Majority Leader Bill Kramer (R-Waukesha) then announced that they would be taking up the “Choose Life” license plate bill, even though there was a bipartisan agreement to not take it up at that time. Kramer said his decision was spurred by a comment one of the Democratic representatives made on Twitter, and his frustration that Democrats were wasting time with frivolous motions.
Rep. Penny Bernard Schaber (D-Appleton) had worked hard on the compromise that had been abandoned. “It is truly worrisome to me that we have people in this body that act as if they’re in middle school and high school and that they can change the rules whenever they want,” she said to Kramer. “This is childish, stupid, asinine… We have spent a long time on this compromise, and I know that I can’t trust any word that I hear from Republican leadership. That is a problem. “
At issue with the bill is the fact that the brand new “Choose Life Wisconsin,” which would receive $15 for every license plate, has connections with organizations identified as hate groups by the Southern Poverty Law Center.
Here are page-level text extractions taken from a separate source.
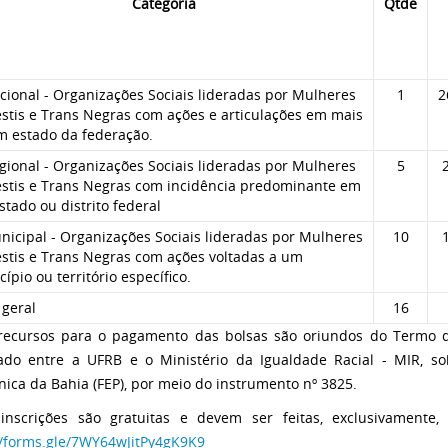
Categoria
Qtde
cional - Organizações Sociais lideradas por Mulheres
1
2
stis e Trans Negras com ações e articulações em mais
m estado da federação.
gional - Organizações Sociais lideradas por Mulheres
5
estis e Trans Negras com incidência predominante em
tado ou distrito federal
nicipal - Organizações Sociais lideradas por Mulheres
10
estis e Trans Negras com ações voltadas a um
ípio ou território específico.
 geral
16
recursos para o pagamento das bolsas são oriundos do Termo d
ado entre a UFRB e o Ministério da Igualdade Racial - MIR, s
cnica da Bahia (FEP), por meio do instrumento nº 3825.
inscrições são gratuitas e devem ser feitas, exclusivamente,
//forms.gle/7WY64wJitPy4gK9K9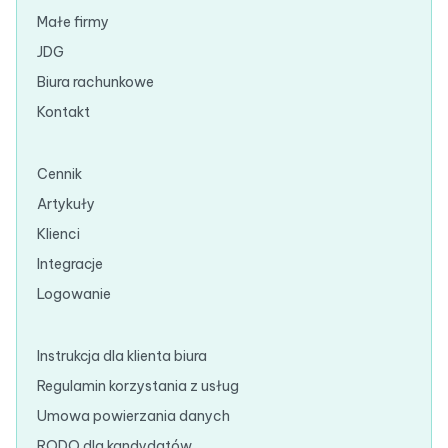
Małe firmy
JDG
Biura rachunkowe
Kontakt
Cennik
Artykuły
Klienci
Integracje
Logowanie
Instrukcja dla klienta biura
Regulamin korzystania z usług
Umowa powierzania danych
RODO dla kandydatów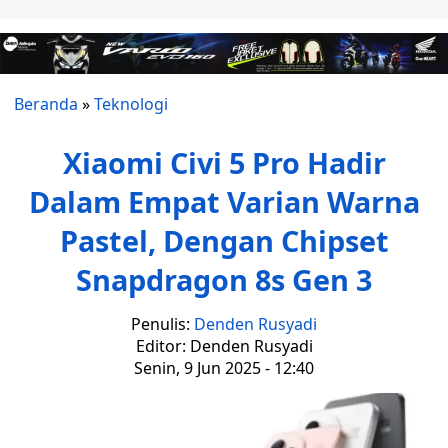
Beranda
»
Teknologi
Xiaomi Civi 5 Pro Hadir
Dalam Empat Varian Warna
Pastel, Dengan Chipset
Snapdragon 8s Gen 3
Penulis:
Denden Rusyadi
Editor: Denden Rusyadi
Senin, 9 Jun 2025 - 12:40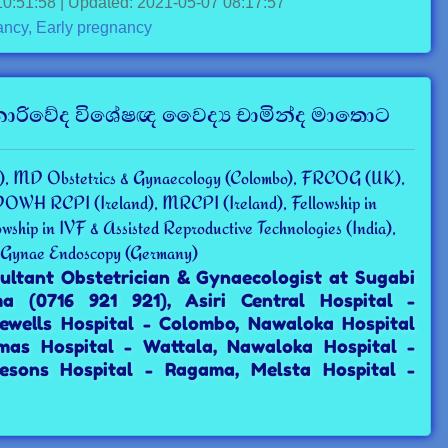
10:51:58 | Updated: 2021-05-07 08:17:57
nancy,
Early
pregnancy
ා නාරිවේද විශේෂඥ වෛද්‍ය චාමින්ද මාතොට
, MD Obstetrics & Gynaecology (Colombo), FRCOG (UK),
H RCPI (Ireland), MRCPI (Ireland), Fellowship in
owship in IVF & Assisted Reproductive Technologies (India),
 Gynae Endoscopy (Germany)
sultant Obstetrician & Gynaecologist at Sugabi
ma (0716 921 921), Asiri Central Hospital -
ewells Hospital - Colombo, Nawaloka Hospital
mas Hospital - Wattala, Nawaloka Hospital -
esons Hospital - Ragama, Melsta Hospital -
They have also not been able to produce documentation proving they are an independent 501(c)3 non-profit organization.
Reps. Terese Berceau (D-Madison) and Josh Zepnick (D-Milwaukee) called out Assembly Speaker Robin Vos (R-Burlington) and Kramer for abandoning their promises of bipartisanship on the issue.
Assembly Speaker Robin Vos sits stone-faced as he is called out by Democrats for reneging on a negotiated compromise. Photo: Rebecca Kemble.
The bill passed and is available for scheduling in the Senate next year.